D’altronde erano gli anni dei “super professionisti” che gestivano da soli le operazioni più importanti dei vari settori di riferimento. Negli anni, però, lo studio ha dovuto adattarsi ai cambiamenti del mercato legale, con il figlio Fabrizio Carbonetti che ha saputo raccogliere le sfide verso un passaggio generazionale culminato dieci anni fa con la trasformazione in studio legale associato. Oggi, dopo trent’anni di storia, la prossima sfida è la crescita per linee esterne e per questo lo studio sta adattando la sua governance. Ne abbiamo parlato con Fabrizio Carbonetti, che Le Fonti Legal ha incontrato in occasione dei festeggiamenti del trentennale dello studio, a Milano prima, presso il Mudec, e a Roma poi, a Palazzo Bonaparte.

 

Avvocato Carbonetti, lo studio sta festeggiando i suoi trent’anni di storia. Come li commenta?

Si tratta di un traguardo importante non solo in termini numerici, ma anche per la strada che abbiamo percorso a partire dalla fondazione dello studio, operata da mio padre sulla base dell’esperienza maturata nel settore della vigilanza pubblica sul settore finanziario, come avvocato interno alla Banca d’Italia, prima, e alla Consob, poi. Lo studio Carbonetti si identificava nella sua figura, in un periodo storico in cui esistevano queste realtà legali che si reggevano su un unico grande professionista e che erano protagoniste di operazioni straordinarie.

Oggi come si è evoluto lo studio?

Oggi il mercato è completamente cambiato, per poter partecipare alle operazioni straordinarie bisogna essere strutturati.
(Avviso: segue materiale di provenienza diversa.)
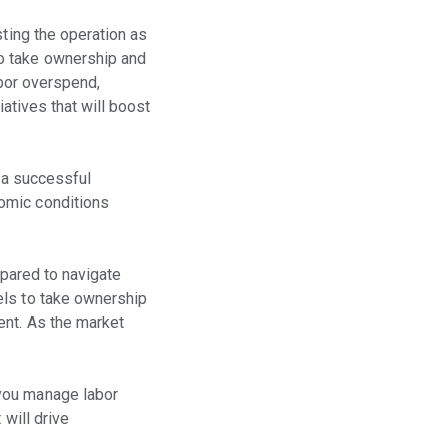
sting the operation as
to take ownership and
abor overspend,
iatives that will boost
g a successful
omic conditions
epared to navigate
els to take ownership
ent. As the market
 you manage labor
 will drive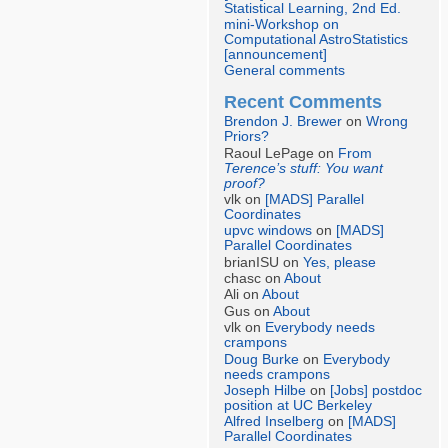
Statistical Learning, 2nd Ed.
mini-Workshop on
Computational AstroStatistics
[announcement]
General comments
Recent Comments
Brendon J. Brewer
on
Wrong
Priors?
Raoul LePage on
From
Terence’s stuff: You want
proof?
vlk on
[MADS] Parallel
Coordinates
upvc windows
on
[MADS]
Parallel Coordinates
brianISU on
Yes, please
chasc on
About
Ali on
About
Gus on
About
vlk on
Everybody needs
crampons
Doug Burke
on
Everybody
needs crampons
Joseph Hilbe
on
[Jobs] postdoc
position at UC Berkeley
Alfred Inselberg
on
[MADS]
Parallel Coordinates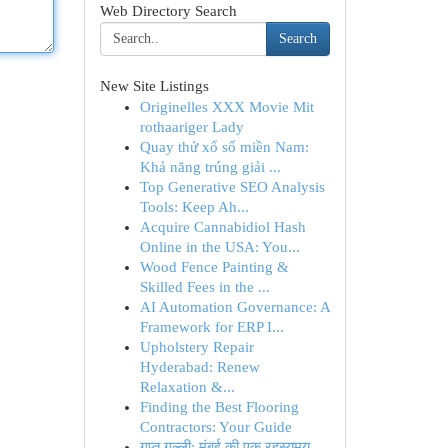
Web Directory Search
Search
New Site Listings
Originelles XXX Movie Mit
rothaariger Lady
Quay thử xổ số miền Nam:
Khả năng trúng giải ...
Top Generative SEO Analysis
Tools: Keep Ah...
Acquire Cannabidiol Hash
Online in the USA: You...
Wood Fence Painting &
Skilled Fees in the ...
AI Automation Governance: A
Framework for ERP I...
Upholstery Repair
Hyderabad: Renew
Relaxation &...
Finding the Best Flooring
Contractors: Your Guide
गुप्त गल्ली: मुंबई की एक रहस्यमय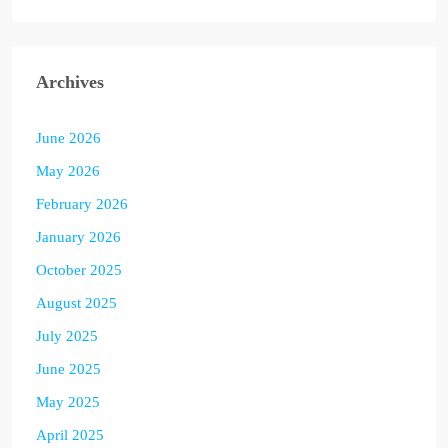
Archives
June 2026
May 2026
February 2026
January 2026
October 2025
August 2025
July 2025
June 2025
May 2025
April 2025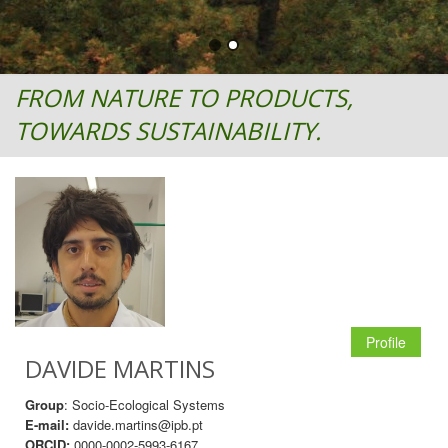
FROM NATURE TO PRODUCTS,
TOWARDS SUSTAINABILITY.
Profile
DAVIDE MARTINS
Group
: Socio-Ecological Systems
E-mail:
davide.martins@ipb.pt
ORCID:
0000-0002-5993-6167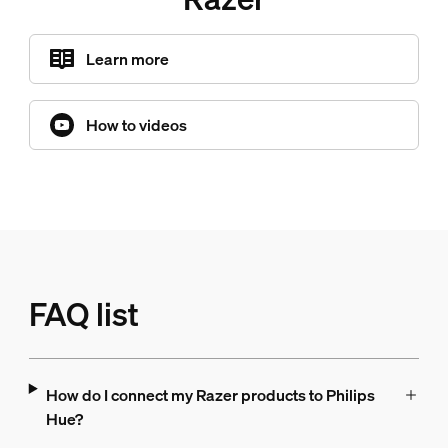
Learn more
How to videos
FAQ list
How do I connect my Razer products to Philips
Hue?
Per questo, negli anni lo studio si è adeguato alle esigenze del mercato: oggi siamo una trentina di professionisti. Da un lato, lo studio porta ancora il cognome del fondatore perché è una figura presente e di riferimento per i clienti, dall’altro lo studio è un’associazione professionale da una decina d’anni, avviata con quattro soci che oggi sono diventati otto. I clienti riconoscono ciascuno dei partner come punto di riferimento effettivo.

Come immagina il futuro?

Anzitutto, questo traguardo del trentennale va interpretato non come un punto di arrivo ma di partenza, e infatti siamo in una fase di rinnovamento della governance. Dobbiamo raccogliere le sfide del mercato e per questo stiamo studiando forme di integrazione che riteniamo fondamentali per restare altamente competitivi nei nostri settori di riferimento. Siamo ancora percepiti come studio boutique e siamo pronti per cogliere l’opportunità di crescita per linee esterne.

Su quali settori punterete in particolare?

Ci proponiamo su tutto il settore finanziario, siamo leader non solo in quello bancario ma anche in quello degli intermediari finanziari non bancari e assicurativi, nella disciplina delle società emittenti strumenti finanziari quotati, a prescindere dal settore merceologico. Ci sono poi dei settori che oggi non copriamo direttamente e sui quali vogliamo essere più presenti: per esempio, ci occupiamo di m&a nel comparto finanziario ma siamo perfettamente in grado di gestire operazioni di m&a a tutto tondo. Siamo inoltre molto forti in tutta la filiera di Npl e Utp, specialmente con sottostante immobiliare, e sulle SGR che gestiscono fondi immobiliari, per cui stiamo valutando un rafforzamento nel real estate.

Come avete affrontato il passaggio generazionale?

Di fatto si è già verificato nel momento in cui, una decina di anni fa, lo studio ha assunto la forma di un’associazione professionale e si è consolidato con l’ingresso di cinque nuovi soci dal 2017 ad oggi: da quel momento è stato avviato un percorso che va aldilà del fatto che il brand riporta il cognome del fondatore. Oggi siamo pronti a nuove sfide per essere ancora più competitivi sul mercato.